Design and the custom bed
One of the key pieces of this build is the custom bed that will replace the original stake body. That bed will be designed from the ground up in Fusion 360—layout, structure, mounting, storage, and tie‑downs—before a single tube is bent or plate is cut. The bed has to do everything at once: carry spares and gear, support the overlanding setup, package fuel and water safely, and still look like it belongs behind a 1951 fat‑fendered cab, not a generic flat deck.
That design phase isn’t just a detail; it’s the blueprint for how Flat Fender Customs will approach builds going forward. Proper planning and CAD work turn ideas into professional‑grade solutions—without it, builds stay in the hobbyist lane. Every major component on Blue Bell, starting with the custom bed, is being modeled and thought through in Fusion 360 so that parts fit, systems work together, and nothing is just “good enough for camera.”
Where partners can plug in
Some big pieces are still intentionally open.
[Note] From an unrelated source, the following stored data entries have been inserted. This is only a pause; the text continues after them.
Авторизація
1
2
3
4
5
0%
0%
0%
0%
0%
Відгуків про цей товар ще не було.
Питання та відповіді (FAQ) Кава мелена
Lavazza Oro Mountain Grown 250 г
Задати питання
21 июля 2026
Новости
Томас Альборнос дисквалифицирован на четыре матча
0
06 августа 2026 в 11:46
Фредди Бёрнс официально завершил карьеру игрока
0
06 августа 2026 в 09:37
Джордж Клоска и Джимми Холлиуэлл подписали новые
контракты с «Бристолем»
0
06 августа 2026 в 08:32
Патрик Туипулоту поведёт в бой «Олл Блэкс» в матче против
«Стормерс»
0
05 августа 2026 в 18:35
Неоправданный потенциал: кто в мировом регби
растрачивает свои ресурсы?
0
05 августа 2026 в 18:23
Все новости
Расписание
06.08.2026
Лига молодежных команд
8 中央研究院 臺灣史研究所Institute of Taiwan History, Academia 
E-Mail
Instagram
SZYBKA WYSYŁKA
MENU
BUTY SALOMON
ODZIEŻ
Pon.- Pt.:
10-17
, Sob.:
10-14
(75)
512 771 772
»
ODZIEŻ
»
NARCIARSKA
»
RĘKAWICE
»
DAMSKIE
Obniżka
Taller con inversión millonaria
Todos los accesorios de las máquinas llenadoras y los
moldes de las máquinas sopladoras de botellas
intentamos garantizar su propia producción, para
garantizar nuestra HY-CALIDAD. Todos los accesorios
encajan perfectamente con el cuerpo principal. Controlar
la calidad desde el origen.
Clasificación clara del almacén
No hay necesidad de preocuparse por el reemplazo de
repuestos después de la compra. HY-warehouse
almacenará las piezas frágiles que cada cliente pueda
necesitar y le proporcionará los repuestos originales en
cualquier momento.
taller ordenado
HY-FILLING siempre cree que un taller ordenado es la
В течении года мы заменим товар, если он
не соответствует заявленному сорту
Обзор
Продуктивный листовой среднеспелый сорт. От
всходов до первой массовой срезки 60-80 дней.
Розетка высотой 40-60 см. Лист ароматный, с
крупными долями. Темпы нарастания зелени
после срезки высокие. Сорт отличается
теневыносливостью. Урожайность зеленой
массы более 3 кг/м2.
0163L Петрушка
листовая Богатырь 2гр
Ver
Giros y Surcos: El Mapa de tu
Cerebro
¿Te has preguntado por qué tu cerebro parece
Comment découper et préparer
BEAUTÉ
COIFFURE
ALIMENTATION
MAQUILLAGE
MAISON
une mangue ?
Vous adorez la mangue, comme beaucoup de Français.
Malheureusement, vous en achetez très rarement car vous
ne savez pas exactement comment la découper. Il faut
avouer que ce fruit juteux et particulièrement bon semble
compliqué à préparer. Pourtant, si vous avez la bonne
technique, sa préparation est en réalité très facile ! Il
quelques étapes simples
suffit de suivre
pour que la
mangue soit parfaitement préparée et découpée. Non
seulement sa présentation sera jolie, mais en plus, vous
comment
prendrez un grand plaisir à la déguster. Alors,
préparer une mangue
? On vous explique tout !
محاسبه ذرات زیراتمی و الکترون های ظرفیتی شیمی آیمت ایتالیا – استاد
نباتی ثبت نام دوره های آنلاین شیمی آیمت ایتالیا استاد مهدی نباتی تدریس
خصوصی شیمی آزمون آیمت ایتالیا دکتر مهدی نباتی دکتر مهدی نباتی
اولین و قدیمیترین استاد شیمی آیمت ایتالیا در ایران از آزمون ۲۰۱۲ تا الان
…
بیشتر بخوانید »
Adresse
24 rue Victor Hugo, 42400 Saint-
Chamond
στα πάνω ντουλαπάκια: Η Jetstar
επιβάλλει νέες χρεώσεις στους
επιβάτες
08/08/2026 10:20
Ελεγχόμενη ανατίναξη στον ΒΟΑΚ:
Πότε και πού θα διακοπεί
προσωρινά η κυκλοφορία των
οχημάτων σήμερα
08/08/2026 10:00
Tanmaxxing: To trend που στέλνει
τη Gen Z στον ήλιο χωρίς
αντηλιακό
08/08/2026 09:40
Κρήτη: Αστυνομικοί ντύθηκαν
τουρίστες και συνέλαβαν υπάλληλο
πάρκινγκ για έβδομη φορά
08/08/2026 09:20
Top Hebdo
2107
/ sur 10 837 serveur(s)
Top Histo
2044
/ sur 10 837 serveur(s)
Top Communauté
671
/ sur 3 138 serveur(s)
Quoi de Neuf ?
The heart of the truck—engine and axles—is being built around real trail and travel goals. The plan is either a modern Ford Coyote or Godzilla V8 for power, backed by the Holley and Gearstar drivetrain combo already in the works. Out back, Chris is targeting a Spidertrax or equivalent rear axle with a 10‑inch ring gear, paired with a Dana 60 front axle from a 2015+ Ford Super Duty, geared around 4.56 with lockers front and rear so Blue Bell can crawl, climb, and still live on the highway without feeling miserable.
Beyond that, there’s room for the right partners in axles, lockers, steering assist hardware, brake systems, armor, lighting, electrical, storage, overland systems, and the materials and hardware that will bring the Fusion‑designed bed and supporting structure to life. Those gaps are where the right brands can step in, get integrated into the build on camera, and then proven in some of the harshest conditions in North America—from Middle Tennessee to King of the Hammers and all the way up toward the great white north around Whitehorse, Yukon.
With Flat Fender Customs, Chris is bringing together 10 years of military drive, determination, and integrity, 20 years of red seal–level welding, fabrication, and problem solving, and a lifetime of lessons learned in the off‑road and outdoors to make sure Blue Bell earns every bit of its hero status the hard way—on trail.